Когда нас освободили, возвращаться в Ленинград было нельзя: домой нас не пускали как подозрительных личностей. Потом к нам все-таки приехал папа и несколько месяцев мы жили в деревне Слопи под Лугой.

Когда приехал отец, я его страшно испугалась. Я никогда его не видела, да и вообще боялась людей в форме - даже что значит «папа», не понимала. Он привез мне шоколадку - а я в жизни никогда не видела этих шоколадок и отдала ее бабушке. После лагеря я долго не могла привыкнуть к нормальной еде, поскольку у меня был изысканный стол: например, мороженая картошечка - она, знаете, такая сладковатая, там же крахмал. И когда мне дали нормальную картошку, я ее не могла есть - к сладкой картошке привыкла, мороженой.

В 1946 году нам разрешили уехать из Слопи. Папа должен был еще дослуживать, поэтому он отправил нас к дедушке с бабушкой, они жили в эвакуации, в Кузбассе, это Восточная Сибирь, в городке Прокопьевск. Они впервые увидели свою внучку - несчастное дикое существо с гноящимися глазами и черными от недостатка кальция зубами. В Прокопьевске меня пытались откормить, но я сидела над тарелкой с супом, пока он не подергивался пленкой. «По супу на коньках можно кататься», - говорили мне, а я плакала. Очень долго у меня были трудности в общении с детьми и, вообще, с людьми. Я их боялась.

В августе 1946-го, когда родилась сестра Валя, мы поехали в Ленинград. Я удивляюсь мужеству наших родителей. Папе 29 лет только что исполнилось, маме - 25-26. Двое детей, ни кола ни двора, привезли железную кровать, стол двухтумбовый и сундук. Конечно, мы жили весьма скудно. Папа получал около тысячи рублей, тогда это были небольшие деньги. Но мама молодец, она умела обращаться с деньгами: никогда не брала в долг, потому что знала, что отдать не сможет.

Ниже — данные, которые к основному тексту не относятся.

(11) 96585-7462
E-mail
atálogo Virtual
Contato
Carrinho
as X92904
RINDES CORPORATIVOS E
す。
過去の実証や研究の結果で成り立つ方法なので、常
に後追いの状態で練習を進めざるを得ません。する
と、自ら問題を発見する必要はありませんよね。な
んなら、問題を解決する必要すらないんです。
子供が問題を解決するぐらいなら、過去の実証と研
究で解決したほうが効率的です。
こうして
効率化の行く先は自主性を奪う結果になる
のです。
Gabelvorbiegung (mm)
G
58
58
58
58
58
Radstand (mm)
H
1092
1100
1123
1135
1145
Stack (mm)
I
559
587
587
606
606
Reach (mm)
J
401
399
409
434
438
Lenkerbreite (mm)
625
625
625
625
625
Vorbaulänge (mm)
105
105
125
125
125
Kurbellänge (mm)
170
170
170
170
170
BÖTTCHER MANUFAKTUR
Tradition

«Я всегда ощущала, что я слабее других»

Председатель общества бывших малолетних узников фашистских концлагерей в муниципальном объединении Автово - так я называюсь теперь. Это общественная организация. Узников, по сравнению с блокадниками, довольно мало. У меня в Автово 40 человек, в Кировском районе где-то 800. Всего в Петербурге около 15 тысяч.

Я, кажется, стала членом общества в 1995 году. Не только малолетним, а вообще всем узникам, кто попал в лагерь, Германия выплатила деньги. Правда, когда немцы узнали, сколько мы получили, они очень удивились, что так мало. Я получила тысячи полторы евро (тогда, правда, еще марки были), а мама - чуть побольше, потому что она в лагере все-таки работала, а я там просто здоровье теряла.

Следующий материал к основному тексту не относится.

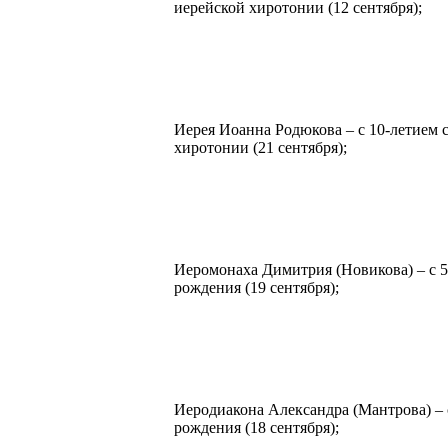
иерейской хиротонии (12 сентября);
Иерея Иоанна Родюкова – с 10-летием 
хиротонии (21 сентября);
Иеромонаха Димитрия (Новикова) – с 5
рождения (19 сентября);
Иеродиакона Александра (Мантрова) – 
рождения (18 сентября);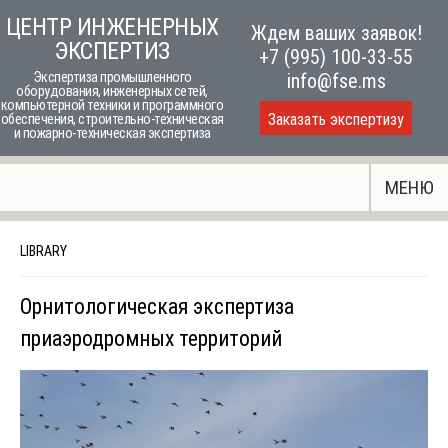
Skip
ЦЕНТР ИНЖЕНЕРНЫХ
Ждем ваших заявок!
to
ЭКСПЕРТИЗ
+7 (995) 100-33-55
content
Экспертиза промышленного
info@fse.ms
оборудования, инженерных сетей,
компьютерной техники и программного
Заказать экспертизу
обеспечения, строительно-техническая
и пожарно-техническая экспертиза
МЕНЮ
LIBRARY
Орнитологическая экспертиза
приаэродромных территорий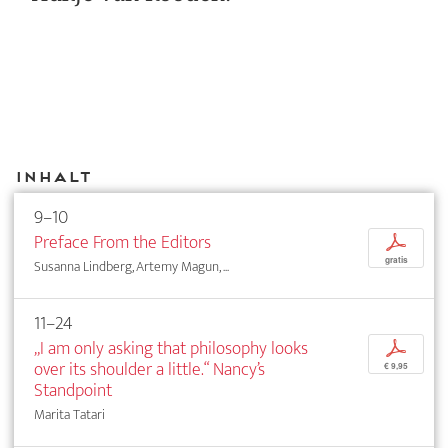
Inhalt
9–10
Preface From the Editors
p
gratis
Susanna Lindberg, Artemy Magun, ...
11–24
„I am only asking that philosophy looks
p
over its shoulder a little.“ Nancy’s
€ 9,95
Standpoint
Marita Tatari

В школе я болела разными простудами не реже двух раз в месяц, поэтому была освобождена от физкультуры и даже не была аттестована. Училась я практически заочно, сидя дома с завязанными ушами, решала в постели задачи.

Я всегда ощущала, что я слабее других, и в молодости очень страдала от этого. И если сейчас, в свои 73, я ещё на ногах - это результат громадной работы над собой.